The gap penalty is: for two sequence segments, if one of the skipped intervals or if several elements are repeated the same as the other, then a penalty is placed on this interval;

the comparison offset is as follows: the prediction module receives four groups of value pairs representing the difference of the internal sequence similarity of any batch of data calculated by the sequence model construction module, takes out the conventional behavior model from the storage module, calculates the distance between the two, obtains the offset of the batch of data expressed by percentage and the conventional behavior model by mapping the distance between 0 and 1 by using a tanh function, and selects the maximum value from the four offsets of one batch of data to compare with a set threshold value.

2. The system of claim 1, wherein the storage module has a database for storing the processed structured data.

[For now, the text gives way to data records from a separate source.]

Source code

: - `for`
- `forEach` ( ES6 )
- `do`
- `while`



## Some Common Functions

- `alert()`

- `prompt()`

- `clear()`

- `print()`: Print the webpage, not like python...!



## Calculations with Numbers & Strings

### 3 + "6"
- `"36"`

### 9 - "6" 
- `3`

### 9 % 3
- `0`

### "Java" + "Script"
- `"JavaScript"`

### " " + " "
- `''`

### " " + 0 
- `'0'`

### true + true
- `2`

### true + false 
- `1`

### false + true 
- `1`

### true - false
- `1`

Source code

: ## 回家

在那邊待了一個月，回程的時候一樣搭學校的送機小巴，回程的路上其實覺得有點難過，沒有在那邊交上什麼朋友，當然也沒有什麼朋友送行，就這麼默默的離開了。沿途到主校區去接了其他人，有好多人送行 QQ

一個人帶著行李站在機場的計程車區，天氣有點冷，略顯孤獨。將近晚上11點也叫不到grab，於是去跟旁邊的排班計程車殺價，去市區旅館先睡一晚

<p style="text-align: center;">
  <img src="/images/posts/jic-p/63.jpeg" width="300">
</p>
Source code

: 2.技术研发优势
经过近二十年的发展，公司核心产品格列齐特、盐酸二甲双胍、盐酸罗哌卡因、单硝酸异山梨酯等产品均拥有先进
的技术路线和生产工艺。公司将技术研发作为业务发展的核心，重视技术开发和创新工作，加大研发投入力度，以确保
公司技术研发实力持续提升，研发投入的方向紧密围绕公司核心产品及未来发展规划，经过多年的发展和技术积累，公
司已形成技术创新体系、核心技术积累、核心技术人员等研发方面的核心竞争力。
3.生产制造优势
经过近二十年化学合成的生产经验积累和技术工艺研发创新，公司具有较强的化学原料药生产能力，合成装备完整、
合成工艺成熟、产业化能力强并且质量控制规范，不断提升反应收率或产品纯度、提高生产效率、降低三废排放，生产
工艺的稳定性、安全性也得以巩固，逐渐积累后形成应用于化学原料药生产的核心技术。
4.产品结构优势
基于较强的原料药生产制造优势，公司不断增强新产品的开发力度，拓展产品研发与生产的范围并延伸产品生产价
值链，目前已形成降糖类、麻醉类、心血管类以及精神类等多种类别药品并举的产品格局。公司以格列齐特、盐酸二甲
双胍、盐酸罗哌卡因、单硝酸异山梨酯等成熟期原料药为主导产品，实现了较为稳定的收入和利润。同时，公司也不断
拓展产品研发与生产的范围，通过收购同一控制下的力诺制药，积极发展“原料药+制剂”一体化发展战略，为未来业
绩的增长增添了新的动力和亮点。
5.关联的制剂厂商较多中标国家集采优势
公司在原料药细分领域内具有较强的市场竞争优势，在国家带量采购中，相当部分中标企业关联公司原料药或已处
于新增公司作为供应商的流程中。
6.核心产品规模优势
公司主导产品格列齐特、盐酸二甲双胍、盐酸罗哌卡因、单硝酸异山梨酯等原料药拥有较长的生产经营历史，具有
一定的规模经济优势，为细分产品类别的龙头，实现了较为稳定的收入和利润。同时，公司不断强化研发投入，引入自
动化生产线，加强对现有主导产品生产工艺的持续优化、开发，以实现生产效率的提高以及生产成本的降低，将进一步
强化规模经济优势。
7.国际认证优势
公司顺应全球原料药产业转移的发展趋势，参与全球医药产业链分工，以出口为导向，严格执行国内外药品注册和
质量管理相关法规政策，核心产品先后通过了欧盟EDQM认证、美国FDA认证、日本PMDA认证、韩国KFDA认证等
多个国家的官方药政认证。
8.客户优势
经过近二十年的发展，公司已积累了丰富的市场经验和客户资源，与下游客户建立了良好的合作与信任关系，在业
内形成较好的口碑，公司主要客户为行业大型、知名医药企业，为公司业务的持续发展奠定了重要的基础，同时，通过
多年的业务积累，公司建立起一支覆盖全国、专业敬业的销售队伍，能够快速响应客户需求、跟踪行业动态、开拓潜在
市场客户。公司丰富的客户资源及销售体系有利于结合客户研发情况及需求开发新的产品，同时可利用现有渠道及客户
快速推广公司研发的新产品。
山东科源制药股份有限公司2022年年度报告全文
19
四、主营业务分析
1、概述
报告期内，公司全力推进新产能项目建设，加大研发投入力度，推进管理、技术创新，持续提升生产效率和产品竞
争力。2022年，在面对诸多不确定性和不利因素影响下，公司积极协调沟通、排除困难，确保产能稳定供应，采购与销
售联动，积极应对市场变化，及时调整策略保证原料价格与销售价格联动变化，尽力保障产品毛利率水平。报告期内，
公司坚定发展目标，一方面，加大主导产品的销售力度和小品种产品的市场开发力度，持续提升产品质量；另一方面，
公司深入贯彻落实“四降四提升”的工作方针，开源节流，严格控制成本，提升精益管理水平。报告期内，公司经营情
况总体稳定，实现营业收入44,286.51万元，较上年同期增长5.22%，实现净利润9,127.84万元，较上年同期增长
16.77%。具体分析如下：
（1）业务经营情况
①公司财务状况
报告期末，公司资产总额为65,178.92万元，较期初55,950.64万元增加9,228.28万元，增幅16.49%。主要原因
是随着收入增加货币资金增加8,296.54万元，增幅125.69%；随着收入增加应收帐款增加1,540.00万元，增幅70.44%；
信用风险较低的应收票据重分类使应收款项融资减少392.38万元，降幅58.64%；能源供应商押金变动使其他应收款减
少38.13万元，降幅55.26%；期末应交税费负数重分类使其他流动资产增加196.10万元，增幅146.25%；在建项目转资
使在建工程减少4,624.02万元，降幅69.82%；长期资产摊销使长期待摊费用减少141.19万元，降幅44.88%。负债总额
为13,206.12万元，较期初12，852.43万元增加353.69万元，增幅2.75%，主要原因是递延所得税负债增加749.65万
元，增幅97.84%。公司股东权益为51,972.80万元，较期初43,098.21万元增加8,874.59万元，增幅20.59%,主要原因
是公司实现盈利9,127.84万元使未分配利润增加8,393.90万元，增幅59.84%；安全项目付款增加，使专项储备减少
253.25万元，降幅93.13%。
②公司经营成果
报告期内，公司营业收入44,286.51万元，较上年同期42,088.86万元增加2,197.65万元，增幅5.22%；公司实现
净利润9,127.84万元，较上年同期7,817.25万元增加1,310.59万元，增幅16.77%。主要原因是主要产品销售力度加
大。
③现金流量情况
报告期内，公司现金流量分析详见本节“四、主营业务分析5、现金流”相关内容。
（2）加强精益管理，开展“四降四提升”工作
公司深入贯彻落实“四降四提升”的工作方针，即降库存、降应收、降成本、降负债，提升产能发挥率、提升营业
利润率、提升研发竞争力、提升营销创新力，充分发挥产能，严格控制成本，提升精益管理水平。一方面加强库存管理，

3. The abnormal behavior detection method based on the system of claim 1 or 2, characterized in that a product quality data file is read through a data preprocessing module, analyzed to obtain a batch of product test original data, and the structured data obtained through data cleaning and segmentation processing is transmitted to a sequence model construction module and stored in a storage module; the sequence model construction module calculates the internal highest sequence similarity of the segmented data, represents sequence similarity difference of different segments by using a variation coefficient and relative extremely difference, finds out the largest cluster to represent conventional behavior through clustering, uses a cluster center as a conventional behavior model, and stores the conventional behavior model into the storage module and the prediction module; and the prediction module obtains the reliability of the batch of product data according to the deviation of the similarity difference between the conventional behavior model and the internal sequence of the data to be detected.